(Records from a data source)
::::::::

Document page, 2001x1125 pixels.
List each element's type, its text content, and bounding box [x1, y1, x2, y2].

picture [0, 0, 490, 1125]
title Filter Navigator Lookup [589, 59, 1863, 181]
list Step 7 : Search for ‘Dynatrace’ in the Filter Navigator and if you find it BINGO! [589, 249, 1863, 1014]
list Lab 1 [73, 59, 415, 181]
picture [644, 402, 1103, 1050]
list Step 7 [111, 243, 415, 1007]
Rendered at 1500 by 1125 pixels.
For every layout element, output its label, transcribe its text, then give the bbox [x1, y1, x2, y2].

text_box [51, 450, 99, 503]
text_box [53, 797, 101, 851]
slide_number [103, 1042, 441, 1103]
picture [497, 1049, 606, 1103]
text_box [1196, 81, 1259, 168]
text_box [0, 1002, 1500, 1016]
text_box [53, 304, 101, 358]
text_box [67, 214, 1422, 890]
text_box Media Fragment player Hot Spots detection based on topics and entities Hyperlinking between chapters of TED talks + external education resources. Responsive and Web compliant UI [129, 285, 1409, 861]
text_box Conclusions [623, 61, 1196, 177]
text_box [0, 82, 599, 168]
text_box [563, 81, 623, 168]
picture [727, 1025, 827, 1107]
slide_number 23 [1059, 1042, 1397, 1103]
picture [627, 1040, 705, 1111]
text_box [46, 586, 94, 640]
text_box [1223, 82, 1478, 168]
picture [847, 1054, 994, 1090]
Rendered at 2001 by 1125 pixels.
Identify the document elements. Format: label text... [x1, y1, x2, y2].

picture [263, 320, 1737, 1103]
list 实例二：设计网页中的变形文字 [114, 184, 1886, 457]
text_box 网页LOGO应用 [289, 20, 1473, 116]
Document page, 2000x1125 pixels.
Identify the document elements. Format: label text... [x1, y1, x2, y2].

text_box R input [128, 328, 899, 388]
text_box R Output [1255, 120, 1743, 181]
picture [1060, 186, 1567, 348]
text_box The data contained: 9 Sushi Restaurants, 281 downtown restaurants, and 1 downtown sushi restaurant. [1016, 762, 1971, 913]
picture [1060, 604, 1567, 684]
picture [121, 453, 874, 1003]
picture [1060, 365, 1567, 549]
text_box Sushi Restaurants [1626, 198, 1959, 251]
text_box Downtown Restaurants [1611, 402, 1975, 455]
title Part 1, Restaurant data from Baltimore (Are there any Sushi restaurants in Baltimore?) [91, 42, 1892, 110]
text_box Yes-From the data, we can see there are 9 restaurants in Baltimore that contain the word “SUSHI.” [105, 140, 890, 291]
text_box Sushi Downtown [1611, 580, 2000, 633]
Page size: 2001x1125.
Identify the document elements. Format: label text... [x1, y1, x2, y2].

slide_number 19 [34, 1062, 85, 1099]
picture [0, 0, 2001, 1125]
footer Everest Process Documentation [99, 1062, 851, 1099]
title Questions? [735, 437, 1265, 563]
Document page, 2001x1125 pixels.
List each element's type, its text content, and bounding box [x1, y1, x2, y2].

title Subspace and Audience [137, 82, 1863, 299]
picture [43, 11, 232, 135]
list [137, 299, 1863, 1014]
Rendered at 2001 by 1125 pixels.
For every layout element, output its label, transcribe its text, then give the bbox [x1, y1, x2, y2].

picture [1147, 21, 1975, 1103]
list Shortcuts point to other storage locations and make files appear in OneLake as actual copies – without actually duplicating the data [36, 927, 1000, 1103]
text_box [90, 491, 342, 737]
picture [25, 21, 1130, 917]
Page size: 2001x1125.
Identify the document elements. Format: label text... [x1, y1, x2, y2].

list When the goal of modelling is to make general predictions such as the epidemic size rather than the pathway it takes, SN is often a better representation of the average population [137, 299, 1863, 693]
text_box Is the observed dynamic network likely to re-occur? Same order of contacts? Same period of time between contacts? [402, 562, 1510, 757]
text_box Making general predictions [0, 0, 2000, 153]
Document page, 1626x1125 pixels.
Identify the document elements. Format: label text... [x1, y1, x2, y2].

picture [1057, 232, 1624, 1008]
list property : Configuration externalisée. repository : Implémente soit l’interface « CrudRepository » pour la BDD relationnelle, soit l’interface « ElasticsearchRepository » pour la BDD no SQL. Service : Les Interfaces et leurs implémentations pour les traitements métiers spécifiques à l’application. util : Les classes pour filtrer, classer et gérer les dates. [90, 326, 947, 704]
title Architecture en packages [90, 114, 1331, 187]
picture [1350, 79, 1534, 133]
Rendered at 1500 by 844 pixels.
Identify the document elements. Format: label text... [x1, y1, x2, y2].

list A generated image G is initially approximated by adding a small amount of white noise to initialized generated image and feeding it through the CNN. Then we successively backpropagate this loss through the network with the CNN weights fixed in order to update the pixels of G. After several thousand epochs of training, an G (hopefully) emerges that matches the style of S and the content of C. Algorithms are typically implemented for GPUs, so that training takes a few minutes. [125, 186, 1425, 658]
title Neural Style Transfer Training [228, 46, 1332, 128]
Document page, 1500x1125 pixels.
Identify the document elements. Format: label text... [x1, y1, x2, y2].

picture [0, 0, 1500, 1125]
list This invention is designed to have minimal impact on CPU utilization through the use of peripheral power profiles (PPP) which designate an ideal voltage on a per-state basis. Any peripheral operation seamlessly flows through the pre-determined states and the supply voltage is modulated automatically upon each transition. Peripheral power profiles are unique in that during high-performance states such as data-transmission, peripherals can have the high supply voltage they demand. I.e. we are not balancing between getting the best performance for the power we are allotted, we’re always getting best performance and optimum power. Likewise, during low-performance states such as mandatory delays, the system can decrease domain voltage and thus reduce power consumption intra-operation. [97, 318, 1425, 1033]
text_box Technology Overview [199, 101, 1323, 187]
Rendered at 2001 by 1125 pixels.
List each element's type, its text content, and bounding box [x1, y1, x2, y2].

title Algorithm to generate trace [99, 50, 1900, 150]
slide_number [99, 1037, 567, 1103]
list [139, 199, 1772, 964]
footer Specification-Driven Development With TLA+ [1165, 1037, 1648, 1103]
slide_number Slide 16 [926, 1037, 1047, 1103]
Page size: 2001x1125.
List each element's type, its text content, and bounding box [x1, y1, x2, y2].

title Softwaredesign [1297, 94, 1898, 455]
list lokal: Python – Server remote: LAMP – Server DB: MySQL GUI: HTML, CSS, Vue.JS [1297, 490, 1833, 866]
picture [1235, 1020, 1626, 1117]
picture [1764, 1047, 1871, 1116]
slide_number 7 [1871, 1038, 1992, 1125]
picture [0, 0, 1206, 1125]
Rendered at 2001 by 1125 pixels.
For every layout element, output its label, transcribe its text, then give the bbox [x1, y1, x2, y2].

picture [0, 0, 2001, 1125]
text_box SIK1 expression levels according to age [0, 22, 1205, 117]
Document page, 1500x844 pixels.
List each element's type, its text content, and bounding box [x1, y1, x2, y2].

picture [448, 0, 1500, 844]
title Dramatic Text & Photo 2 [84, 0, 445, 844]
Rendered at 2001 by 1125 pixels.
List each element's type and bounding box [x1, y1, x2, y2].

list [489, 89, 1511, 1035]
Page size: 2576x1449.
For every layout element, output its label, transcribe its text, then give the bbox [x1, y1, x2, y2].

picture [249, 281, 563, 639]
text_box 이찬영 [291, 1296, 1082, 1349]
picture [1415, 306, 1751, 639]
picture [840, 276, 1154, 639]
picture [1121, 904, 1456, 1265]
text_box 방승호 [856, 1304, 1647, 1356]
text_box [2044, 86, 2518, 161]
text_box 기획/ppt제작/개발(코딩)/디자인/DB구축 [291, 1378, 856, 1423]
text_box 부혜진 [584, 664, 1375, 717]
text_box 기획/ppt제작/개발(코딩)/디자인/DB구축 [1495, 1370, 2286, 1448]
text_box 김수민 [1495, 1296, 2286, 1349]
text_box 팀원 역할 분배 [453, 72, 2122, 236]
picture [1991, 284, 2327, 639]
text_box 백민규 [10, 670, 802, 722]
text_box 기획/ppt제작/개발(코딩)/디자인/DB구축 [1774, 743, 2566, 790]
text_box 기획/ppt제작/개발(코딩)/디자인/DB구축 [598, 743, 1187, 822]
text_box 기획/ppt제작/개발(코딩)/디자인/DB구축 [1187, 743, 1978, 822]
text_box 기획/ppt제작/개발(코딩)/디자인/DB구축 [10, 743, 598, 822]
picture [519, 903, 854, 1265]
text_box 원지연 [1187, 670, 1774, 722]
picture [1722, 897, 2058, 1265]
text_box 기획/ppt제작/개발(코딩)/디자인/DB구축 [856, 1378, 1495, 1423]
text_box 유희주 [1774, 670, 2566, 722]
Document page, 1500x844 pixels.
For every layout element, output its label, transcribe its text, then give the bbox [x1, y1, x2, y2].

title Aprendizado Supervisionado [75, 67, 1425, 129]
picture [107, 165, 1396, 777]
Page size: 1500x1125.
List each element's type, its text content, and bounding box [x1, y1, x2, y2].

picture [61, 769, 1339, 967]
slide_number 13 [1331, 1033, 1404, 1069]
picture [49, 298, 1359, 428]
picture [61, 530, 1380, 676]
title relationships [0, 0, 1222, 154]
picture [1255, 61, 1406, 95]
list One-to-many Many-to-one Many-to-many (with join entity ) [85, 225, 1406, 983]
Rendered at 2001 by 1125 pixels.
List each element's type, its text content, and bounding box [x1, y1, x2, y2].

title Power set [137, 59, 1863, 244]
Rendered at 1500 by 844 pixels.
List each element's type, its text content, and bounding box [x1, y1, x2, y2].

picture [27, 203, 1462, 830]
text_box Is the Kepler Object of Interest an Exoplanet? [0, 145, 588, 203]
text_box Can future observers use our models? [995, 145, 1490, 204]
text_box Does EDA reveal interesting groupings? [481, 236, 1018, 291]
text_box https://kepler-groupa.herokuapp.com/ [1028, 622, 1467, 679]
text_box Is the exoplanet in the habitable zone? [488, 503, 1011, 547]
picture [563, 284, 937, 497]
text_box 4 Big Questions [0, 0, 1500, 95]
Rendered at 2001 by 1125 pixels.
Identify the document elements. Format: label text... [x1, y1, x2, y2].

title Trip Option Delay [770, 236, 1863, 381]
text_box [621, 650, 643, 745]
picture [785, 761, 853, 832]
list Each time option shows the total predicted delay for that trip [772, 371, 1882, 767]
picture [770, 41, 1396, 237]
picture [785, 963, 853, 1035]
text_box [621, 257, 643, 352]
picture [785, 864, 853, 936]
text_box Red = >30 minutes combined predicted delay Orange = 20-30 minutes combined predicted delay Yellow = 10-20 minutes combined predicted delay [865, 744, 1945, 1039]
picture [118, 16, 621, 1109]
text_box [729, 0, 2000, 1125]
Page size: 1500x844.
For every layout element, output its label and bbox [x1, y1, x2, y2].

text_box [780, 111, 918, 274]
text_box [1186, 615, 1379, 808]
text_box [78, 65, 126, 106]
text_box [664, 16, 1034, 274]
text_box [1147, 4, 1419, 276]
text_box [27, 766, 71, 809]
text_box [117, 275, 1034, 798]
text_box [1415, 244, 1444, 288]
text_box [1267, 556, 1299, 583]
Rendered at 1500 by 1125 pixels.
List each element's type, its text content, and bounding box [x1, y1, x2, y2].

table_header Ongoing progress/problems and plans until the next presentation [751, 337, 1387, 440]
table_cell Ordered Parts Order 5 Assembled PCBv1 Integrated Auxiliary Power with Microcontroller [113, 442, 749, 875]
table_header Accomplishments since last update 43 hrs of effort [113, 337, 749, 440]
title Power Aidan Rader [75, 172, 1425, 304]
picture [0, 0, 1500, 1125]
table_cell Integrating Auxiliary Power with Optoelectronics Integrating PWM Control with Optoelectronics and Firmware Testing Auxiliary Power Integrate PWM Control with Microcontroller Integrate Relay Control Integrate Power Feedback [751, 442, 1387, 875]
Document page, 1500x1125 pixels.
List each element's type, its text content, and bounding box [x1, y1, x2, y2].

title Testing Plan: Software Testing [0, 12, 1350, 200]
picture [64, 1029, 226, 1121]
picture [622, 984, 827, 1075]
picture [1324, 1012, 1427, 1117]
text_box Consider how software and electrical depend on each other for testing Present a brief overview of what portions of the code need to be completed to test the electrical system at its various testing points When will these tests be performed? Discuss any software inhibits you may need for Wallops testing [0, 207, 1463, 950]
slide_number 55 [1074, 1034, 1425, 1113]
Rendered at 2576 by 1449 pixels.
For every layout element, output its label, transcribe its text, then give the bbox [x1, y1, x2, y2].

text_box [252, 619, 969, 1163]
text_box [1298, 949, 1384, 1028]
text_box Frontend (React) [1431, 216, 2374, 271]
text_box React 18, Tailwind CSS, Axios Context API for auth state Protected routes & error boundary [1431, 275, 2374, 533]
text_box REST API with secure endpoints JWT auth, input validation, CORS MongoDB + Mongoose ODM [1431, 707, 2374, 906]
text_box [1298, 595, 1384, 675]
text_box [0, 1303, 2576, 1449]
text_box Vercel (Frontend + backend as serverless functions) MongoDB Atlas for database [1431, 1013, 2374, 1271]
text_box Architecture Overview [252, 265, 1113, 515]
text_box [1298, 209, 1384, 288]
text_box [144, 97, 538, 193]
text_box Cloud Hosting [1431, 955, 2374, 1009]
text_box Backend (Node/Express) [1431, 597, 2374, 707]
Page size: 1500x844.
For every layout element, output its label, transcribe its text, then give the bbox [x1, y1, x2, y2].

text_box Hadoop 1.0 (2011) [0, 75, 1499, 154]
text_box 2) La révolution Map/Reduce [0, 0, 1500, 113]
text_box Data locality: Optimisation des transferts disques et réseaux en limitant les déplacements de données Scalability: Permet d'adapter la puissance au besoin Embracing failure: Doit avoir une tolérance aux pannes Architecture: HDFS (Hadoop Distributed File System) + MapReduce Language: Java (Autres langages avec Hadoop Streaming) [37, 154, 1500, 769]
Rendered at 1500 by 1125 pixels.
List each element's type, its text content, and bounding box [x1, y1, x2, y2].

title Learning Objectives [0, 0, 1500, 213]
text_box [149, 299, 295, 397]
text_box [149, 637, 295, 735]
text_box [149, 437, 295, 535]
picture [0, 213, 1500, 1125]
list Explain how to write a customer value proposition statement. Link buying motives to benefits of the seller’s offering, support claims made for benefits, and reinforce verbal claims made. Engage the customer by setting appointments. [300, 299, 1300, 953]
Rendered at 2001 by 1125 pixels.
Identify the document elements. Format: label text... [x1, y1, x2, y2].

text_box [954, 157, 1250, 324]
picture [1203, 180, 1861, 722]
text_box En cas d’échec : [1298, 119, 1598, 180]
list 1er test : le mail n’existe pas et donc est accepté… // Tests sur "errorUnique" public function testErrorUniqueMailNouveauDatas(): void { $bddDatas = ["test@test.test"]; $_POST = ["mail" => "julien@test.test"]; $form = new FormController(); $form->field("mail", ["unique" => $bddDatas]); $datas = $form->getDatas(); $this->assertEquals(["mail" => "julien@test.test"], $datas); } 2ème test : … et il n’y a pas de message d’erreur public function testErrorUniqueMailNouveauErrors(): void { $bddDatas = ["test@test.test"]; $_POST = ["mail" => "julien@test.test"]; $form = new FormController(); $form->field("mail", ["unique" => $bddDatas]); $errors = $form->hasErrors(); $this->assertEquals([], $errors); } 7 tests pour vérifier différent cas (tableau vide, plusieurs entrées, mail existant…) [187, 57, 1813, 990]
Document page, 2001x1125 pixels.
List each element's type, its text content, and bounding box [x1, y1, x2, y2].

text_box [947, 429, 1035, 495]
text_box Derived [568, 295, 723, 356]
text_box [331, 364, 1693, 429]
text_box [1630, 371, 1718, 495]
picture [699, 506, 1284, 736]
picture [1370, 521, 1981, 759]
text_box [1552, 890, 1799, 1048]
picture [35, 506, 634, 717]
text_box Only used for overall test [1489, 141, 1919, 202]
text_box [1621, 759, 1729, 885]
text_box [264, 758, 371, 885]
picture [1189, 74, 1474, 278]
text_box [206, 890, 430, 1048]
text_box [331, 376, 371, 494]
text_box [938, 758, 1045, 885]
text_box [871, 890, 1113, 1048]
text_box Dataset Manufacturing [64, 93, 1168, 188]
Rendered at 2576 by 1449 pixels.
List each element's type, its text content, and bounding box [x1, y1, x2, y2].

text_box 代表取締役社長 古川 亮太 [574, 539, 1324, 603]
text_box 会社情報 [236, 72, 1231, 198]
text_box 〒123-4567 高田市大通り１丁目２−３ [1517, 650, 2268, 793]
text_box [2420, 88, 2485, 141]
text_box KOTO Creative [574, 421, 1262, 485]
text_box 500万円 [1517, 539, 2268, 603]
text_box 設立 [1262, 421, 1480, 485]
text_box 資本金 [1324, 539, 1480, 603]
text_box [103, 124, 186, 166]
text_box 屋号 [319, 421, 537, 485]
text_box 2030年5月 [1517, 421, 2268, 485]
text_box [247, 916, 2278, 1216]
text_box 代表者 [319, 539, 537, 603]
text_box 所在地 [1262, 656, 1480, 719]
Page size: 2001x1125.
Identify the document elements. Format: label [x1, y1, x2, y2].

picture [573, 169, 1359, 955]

::::::::

> **Your instructions**
Please give back only the lines between the first line of the entries and the line with "Document page, 2000x1125 pixels.", both ends included, word for word.

> **Response to this exercise**
Document page, 2001x1125 pixels.
List each element's type, its text content, and bounding box [x1, y1, x2, y2].

picture [0, 0, 490, 1125]
title Filter Navigator Lookup [589, 59, 1863, 181]
list Step 7 : Search for ‘Dynatrace’ in the Filter Navigator and if you find it BINGO! [589, 249, 1863, 1014]
list Lab 1 [73, 59, 415, 181]
picture [644, 402, 1103, 1050]
list Step 7 [111, 243, 415, 1007]
Rendered at 1500 by 1125 pixels.
For every layout element, output its label, transcribe its text, then give the bbox [x1, y1, x2, y2].

text_box [51, 450, 99, 503]
text_box [53, 797, 101, 851]
slide_number [103, 1042, 441, 1103]
picture [497, 1049, 606, 1103]
text_box [1196, 81, 1259, 168]
text_box [0, 1002, 1500, 1016]
text_box [53, 304, 101, 358]
text_box [67, 214, 1422, 890]
text_box Media Fragment player Hot Spots detection based on topics and entities Hyperlinking between chapters of TED talks + external education resources. Responsive and Web compliant UI [129, 285, 1409, 861]
text_box Conclusions [623, 61, 1196, 177]
text_box [0, 82, 599, 168]
text_box [563, 81, 623, 168]
picture [727, 1025, 827, 1107]
slide_number 23 [1059, 1042, 1397, 1103]
picture [627, 1040, 705, 1111]
text_box [46, 586, 94, 640]
text_box [1223, 82, 1478, 168]
picture [847, 1054, 994, 1090]
Rendered at 2001 by 1125 pixels.
Identify the document elements. Format: label text... [x1, y1, x2, y2].

picture [263, 320, 1737, 1103]
list 实例二：设计网页中的变形文字 [114, 184, 1886, 457]
text_box 网页LOGO应用 [289, 20, 1473, 116]
Document page, 2000x1125 pixels.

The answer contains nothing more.